--- RECORDED DATA Enclosed Below ---
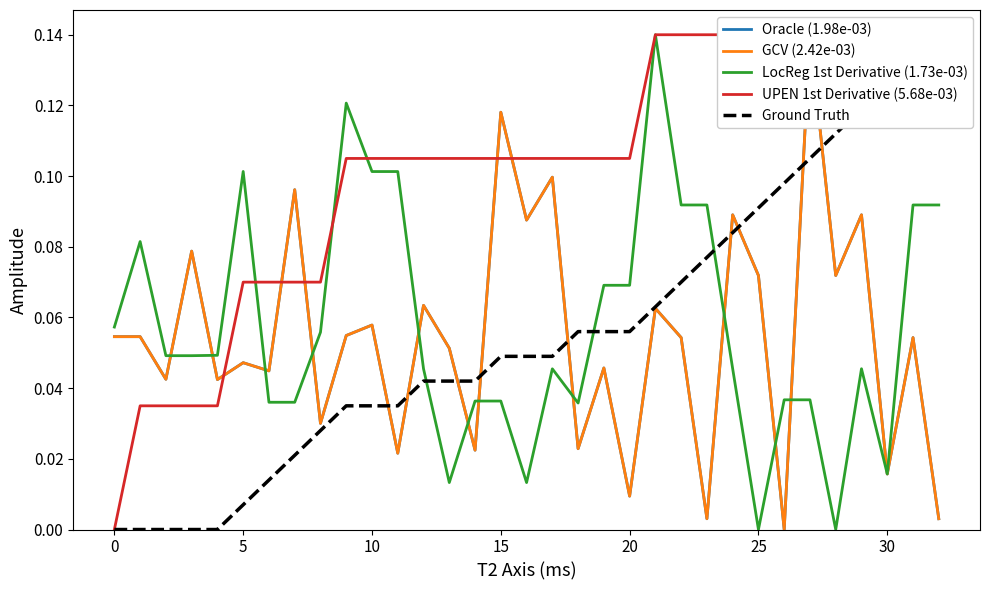

True or false: UPEN 1st Derivative (5.68e-03) and GCV (2.42e-03) cross at least once.

True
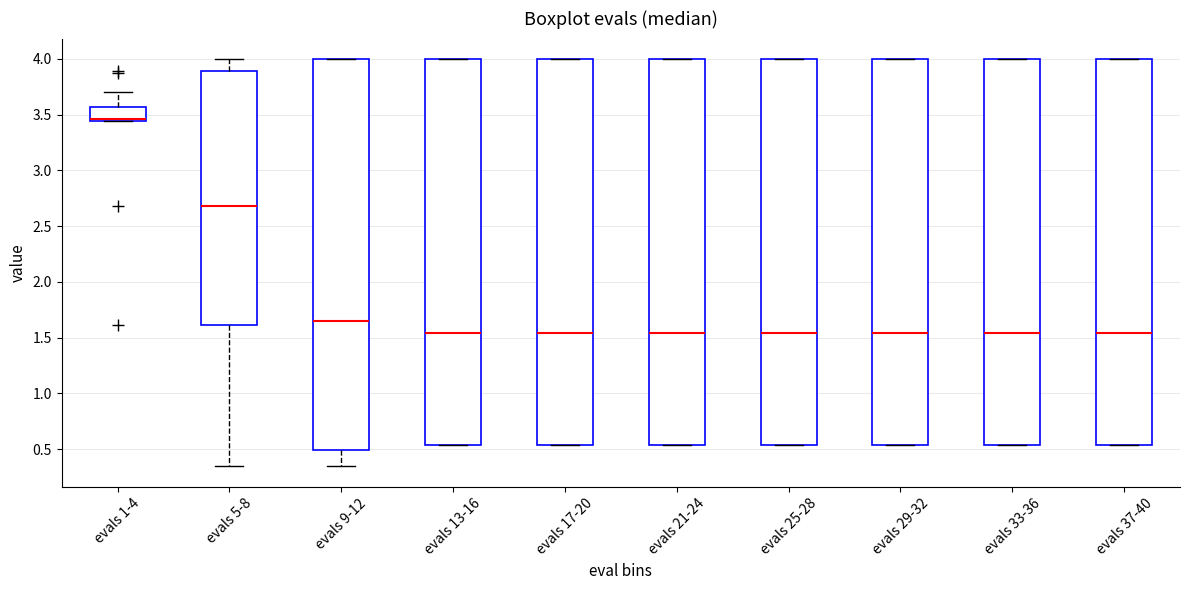

Reading left to right, transcribe this box plot: for each box, give where its median line is, the range the box spans, and where its two whiskers end, as read against the y-axis. The values are not printed on the chart, so give them approximately, as read against the axis.

evals 1-4: median 3.45 (just above the box's lower edge), box 3.45 to 3.55, whiskers 3.45 to 3.70
evals 5-8: median 2.70, box 1.60 to 3.90, whiskers 0.35 to 4.00
evals 9-12: median 1.65, box 0.50 to 4.00, whiskers 0.35 to 4.00
evals 13-16: median 1.55, box 0.55 to 4.00, whiskers 0.55 to 4.00
evals 17-20: median 1.55, box 0.55 to 4.00, whiskers 0.55 to 4.00
evals 21-24: median 1.55, box 0.55 to 4.00, whiskers 0.55 to 4.00
evals 25-28: median 1.55, box 0.55 to 4.00, whiskers 0.55 to 4.00
evals 29-32: median 1.55, box 0.55 to 4.00, whiskers 0.55 to 4.00
evals 33-36: median 1.55, box 0.55 to 4.00, whiskers 0.55 to 4.00
evals 37-40: median 1.55, box 0.55 to 4.00, whiskers 0.55 to 4.00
--- End of Enclosed RECORDED DATA ---
## TASK STATEMENT
Rewrite all of the items above, swapping "y-axis" for "vertical axis" and leaving everything else unchanged. Leave the pictures out of your answer.

## WRITTEN RESPONSE
True or false: UPEN 1st Derivative (5.68e-03) and GCV (2.42e-03) cross at least once.

True

Reading left to right, transcribe this box plot: for each box, give where its median line is, the range the box spans, and where its two whiskers end, as read against the vertical axis. The values are not printed on the chart, so give them approximately, as read against the axis.

evals 1-4: median 3.45 (just above the box's lower edge), box 3.45 to 3.55, whiskers 3.45 to 3.70
evals 5-8: median 2.70, box 1.60 to 3.90, whiskers 0.35 to 4.00
evals 9-12: median 1.65, box 0.50 to 4.00, whiskers 0.35 to 4.00
evals 13-16: median 1.55, box 0.55 to 4.00, whiskers 0.55 to 4.00
evals 17-20: median 1.55, box 0.55 to 4.00, whiskers 0.55 to 4.00
evals 21-24: median 1.55, box 0.55 to 4.00, whiskers 0.55 to 4.00
evals 25-28: median 1.55, box 0.55 to 4.00, whiskers 0.55 to 4.00
evals 29-32: median 1.55, box 0.55 to 4.00, whiskers 0.55 to 4.00
evals 33-36: median 1.55, box 0.55 to 4.00, whiskers 0.55 to 4.00
evals 37-40: median 1.55, box 0.55 to 4.00, whiskers 0.55 to 4.00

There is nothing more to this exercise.